:: Texto de leitura ::

####################

É a sequência do filme The Commitments (1991), de Alan Parker, em que Steven, o tecladista da banda que está sendo formada por Jimmy, toca a canção no órgão de uma grande igreja de Dublin.

Jimmy (o papel de Robert Arkins) entra na maravilhosa igreja, dá um oi para uma senhora que está cuidando do local onde são acesas as velas junto da entrada, e sobe para o mezanino onde Steven (Michael Aherne) começa a tocar os primeiros acordes da melodia que enfeitiçou todos, todos, absolutamente todos nós.

Jimmy: – “Jimmy: Baita som, né?”

SteveN: – “É…Gostaria que meu avô tivesse um desses (refere-se ao órgão da igreja) que pudesse nos emprestar… Beleza de introdução, né?”

Jimmy: – “Eles copiaram de Marvin Gaye.”

Steven: – “Ele copiou de Bach!”

Jimmy sabe de absolutamente tudo sobre toda a música pop do mundo, mas faz uma cara de paisagem diante da menção a Johann Sebastian.

Corta, e vemos que o padre Molloy (Mark O’Regan) está chegando naquele momento à igreja. Está caminhando pela área central, em direção à escada, próxima ao altar, que leva ao mezanino em que estão os dois garotões.

Steven vai tocando e começa a cantar: – “We skipped the light fantastic…” Ao que Jimmy o corrige: – “We skipped the light fandango!”

E a partir daí os dois cantam juntos os primeiros versos da canção:

“We skipped the light fandango
Turned cartwheels ‘cross the floor
I was feeling kinda seasick
The crowd called out for more”.

E é aí que Jimmy, o garotão que sabe tudo, absolutamente tudo de música popular, diz a frase maravilhosa, perfeita:

– “Poxiest bleeding lyrics ever writen.”

####################

:: Informações apresentadas ::
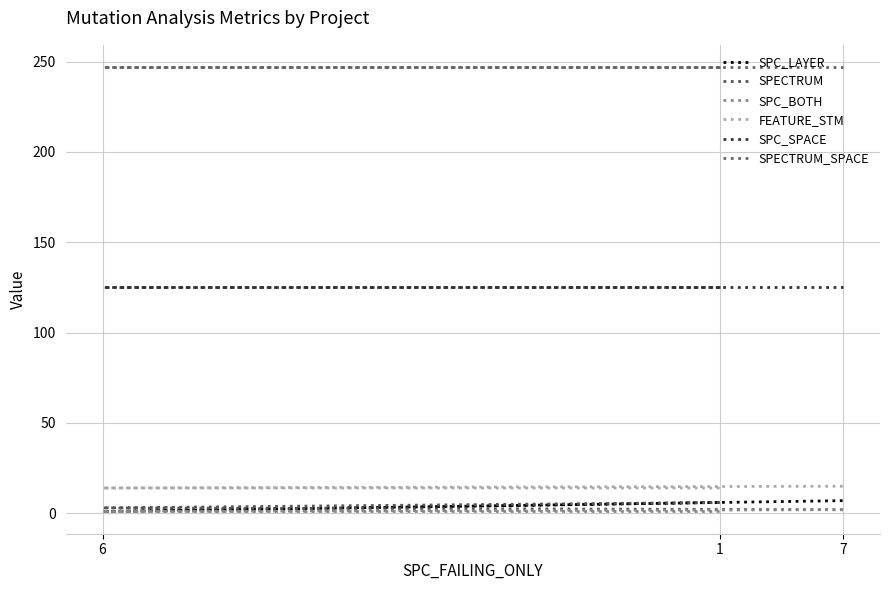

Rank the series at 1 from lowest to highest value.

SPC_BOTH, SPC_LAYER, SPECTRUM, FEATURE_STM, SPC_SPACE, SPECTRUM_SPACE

####################

:: Perguntas ::
1 – Reproduza fielmente o trecho do texto sobre The Commitments que começa em "É a sequência" e segue até "absolutamente todos nós.".
2 – Diga se cada afirmação abaixo está de acordo com o texto sobre The Commitments, respondendo sim ou não e citando as palavras do texto que decidem a resposta: (a) O padre Molloy chega à igreja enquanto os dois rapazes estão no mezanino. (b) Steven é o baterista da banda formada por Jimmy. (c) Jimmy reconhece de imediato a menção a Bach.

:: Respostas do exercício ::
1 –
É a sequência do filme The Commitments (1991), de Alan Parker, em que Steven, o tecladista da banda que está sendo formada por Jimmy, toca a canção no órgão de uma grande igreja de Dublin.

Jimmy (o papel de Robert Arkins) entra na maravilhosa igreja, dá um oi para uma senhora que está cuidando do local onde são acesas as velas junto da entrada, e sobe para o mezanino onde Steven (Michael Aherne) começa a tocar os primeiros acordes da melodia que enfeitiçou todos, todos, absolutamente todos nós.

2 –
(a) Sim: "o padre Molloy (Mark O’Regan) está chegando naquele momento à igreja" e "leva ao mezanino em que estão os dois garotões".
(b) Não: "Steven, o tecladista da banda que está sendo formada por Jimmy".
(c) Não: "faz uma cara de paisagem diante da menção a Johann Sebastian".